━━ TEXT SHOWN

Content area
Full text
The Cell Broadband Engine(TM) processor employs multiple accelerators, called synergistic processing elements (SPEs), for high performance. Each SPE has a high-speed local store attached to the main memory through direct memory access (DMA), but a drawback of this design is that the local store is not large enough for the entire application code or data. It must be decomposed into pieces small enough to fit into local memory, and they must be replaced through the DMA without losing the performance gain of multiple SPEs. We propose a new programming model, MPI microtask, based on the standard Message Passing Interface (MPI) programming model for distributed-memory parallel machines. In our new model, programmers do not need to manage the local store as long as they partition their application into a collection of small microtasks that fit into the local store. Furthermore, the preprocessor and runtime in our microtask system optimize the execution of microtasks by exploiting explicit communications in the MPI model. We have created a prototype that includes a novel static scheduler for such optimizations. Our initial experiments have shown some encouraging results.
INTRODUCTION
The Cell Broadband Engine** (BE) processor1 is an asymmetric multicore processor that combines a general-purpose IBM PowerPC* processor element (PPE) and eight synergistic processor elements (SPEs).2 From an architectural standpoint, this processor has a high peak performance because the SPE is simpler and more efficient than general-purpose processors in terms of the micro and memory architecture.3 One architectural aspect is the small high-speed local store at each SPE. Because the size of the local store is limited to a range of L2-cache sizes-256 KB for the first-generation Cell BE processor-many real-world applications do not fit in the local store. While conventional microprocessors have a hardware cache to manage such a small local store, the Cell BE processor must rely on a software mechanism to manage it. This requirement for software management could impose significant challenges to programmers, but at the same time it offers significant opportunities for the software to take advantage of the raw performance of the Cell BE processor.
The microtask we propose here provides a programming model that frees programmers from local-store management and enables the preprocessor and runtime system to optimize the scheduling of computations and...

━━━━
━━ PROVIDED MATERIAL

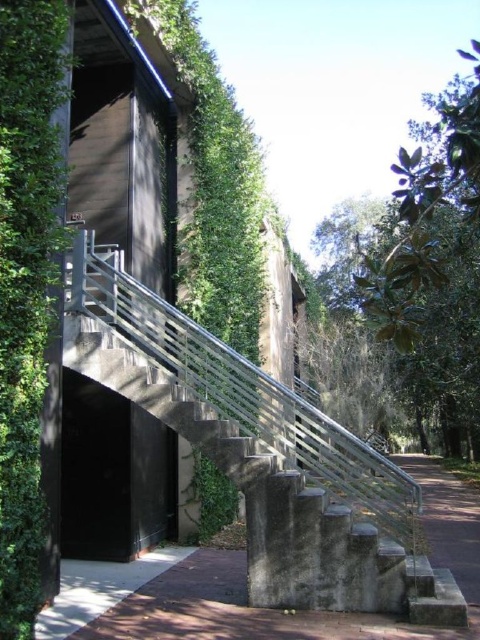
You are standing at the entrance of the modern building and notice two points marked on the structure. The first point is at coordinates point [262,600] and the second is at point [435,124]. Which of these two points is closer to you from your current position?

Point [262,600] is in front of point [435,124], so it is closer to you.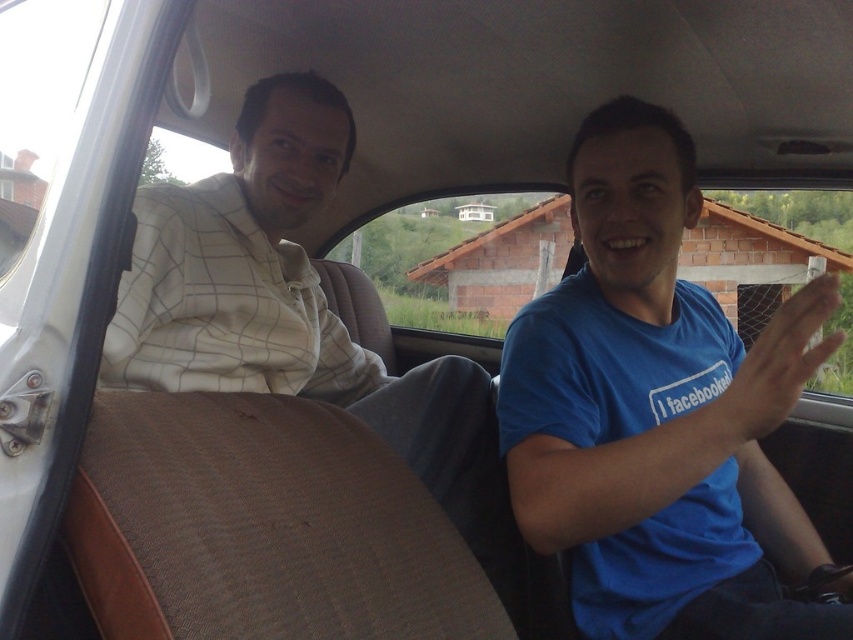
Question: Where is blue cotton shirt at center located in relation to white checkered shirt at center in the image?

━━━━
━━ PROVIDED MATERIAL

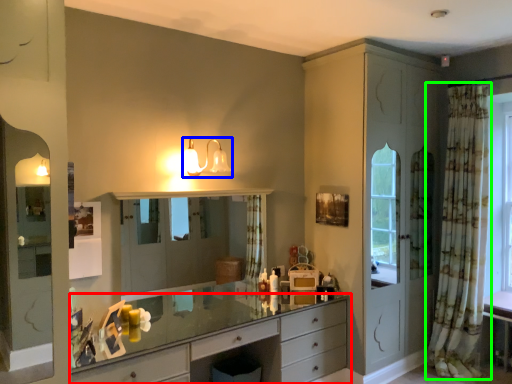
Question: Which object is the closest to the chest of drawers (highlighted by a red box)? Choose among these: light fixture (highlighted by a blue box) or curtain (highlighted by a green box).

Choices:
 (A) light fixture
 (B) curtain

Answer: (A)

━━━━
━━ PROVIDED MATERIAL

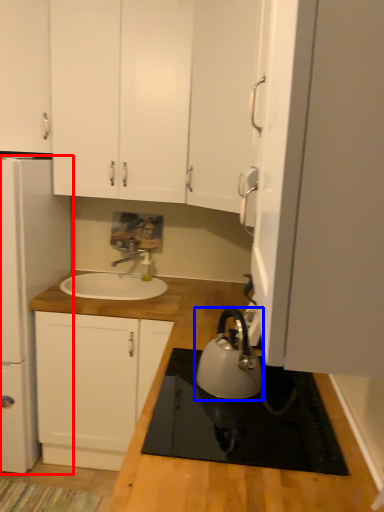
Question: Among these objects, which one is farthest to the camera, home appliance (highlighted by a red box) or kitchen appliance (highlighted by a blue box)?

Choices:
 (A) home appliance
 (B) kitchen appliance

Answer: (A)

━━━━

» REQUEST A
According to the Cell Broadband Engine text, how large is the local store in the first-generation Cell BE processor?
» REQUEST B
Reproduce the Cell Broadband Engine text from "The microtask we" up to and including "of computations and...".

» COMPLETE OUTPUT A
256 KB

» COMPLETE OUTPUT B
The microtask we propose here provides a programming model that frees programmers from local-store management and enables the preprocessor and runtime system to optimize the scheduling of computations and...